Task instructions -
Return every line of text in the records word for word, leaving out the pictures.

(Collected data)
☆ ☆ ☆ ☆ ☆

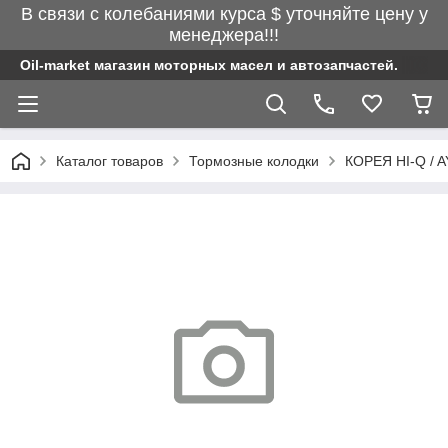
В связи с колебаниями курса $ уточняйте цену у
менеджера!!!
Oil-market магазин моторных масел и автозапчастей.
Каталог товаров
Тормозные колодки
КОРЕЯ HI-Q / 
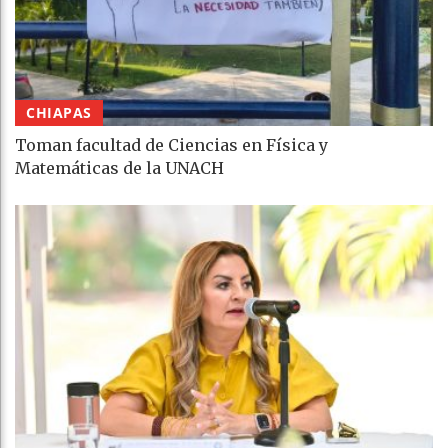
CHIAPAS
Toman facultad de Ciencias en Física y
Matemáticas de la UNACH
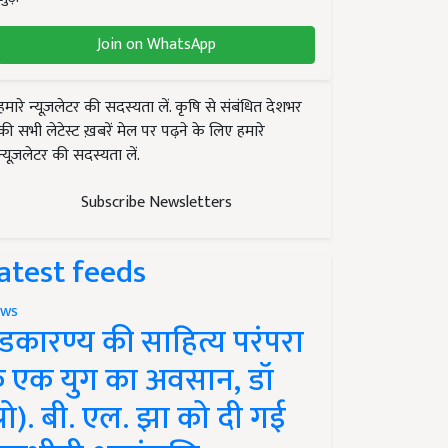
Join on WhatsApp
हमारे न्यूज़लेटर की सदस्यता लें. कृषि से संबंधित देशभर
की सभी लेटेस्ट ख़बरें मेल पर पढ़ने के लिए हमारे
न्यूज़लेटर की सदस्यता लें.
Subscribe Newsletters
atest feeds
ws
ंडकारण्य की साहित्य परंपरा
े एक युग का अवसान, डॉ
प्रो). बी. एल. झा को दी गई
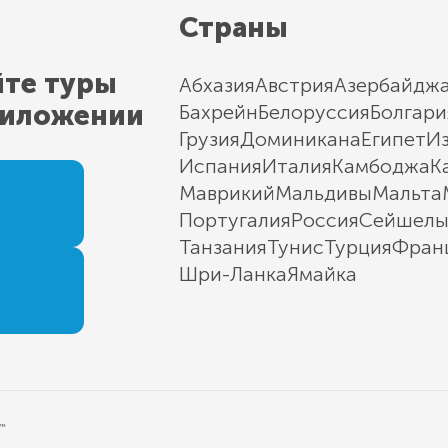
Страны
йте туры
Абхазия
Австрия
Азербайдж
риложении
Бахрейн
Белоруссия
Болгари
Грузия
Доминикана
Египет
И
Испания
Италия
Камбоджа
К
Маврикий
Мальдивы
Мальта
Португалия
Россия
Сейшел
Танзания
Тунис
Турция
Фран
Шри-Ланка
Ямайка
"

☆ ☆ ☆ ☆ ☆

Completed exercise -
В связи с колебаниями курса $ уточняйте цену у
менеджера!!!
Oil-market магазин моторных масел и автозапчастей.
Каталог товаров
Тормозные колодки
КОРЕЯ HI-Q / 
CHIAPAS
Toman facultad de Ciencias en Física y
Matemáticas de la UNACH
Join on WhatsApp
हमारे न्यूज़लेटर की सदस्यता लें. कृषि से संबंधित देशभर
की सभी लेटेस्ट ख़बरें मेल पर पढ़ने के लिए हमारे
न्यूज़लेटर की सदस्यता लें.
Subscribe Newsletters
atest feeds
ws
ंडकारण्य की साहित्य परंपरा
े एक युग का अवसान, डॉ
प्रो). बी. एल. झा को दी गई
Страны
йте туры
Абхазия
Австрия
Азербайдж
риложении
Бахрейн
Белоруссия
Болгари
Грузия
Доминикана
Египет
И
Испания
Италия
Камбоджа
К
Маврикий
Мальдивы
Мальта
Португалия
Россия
Сейшел
Танзания
Тунис
Турция
Фран
Шри-Ланка
Ямайка
"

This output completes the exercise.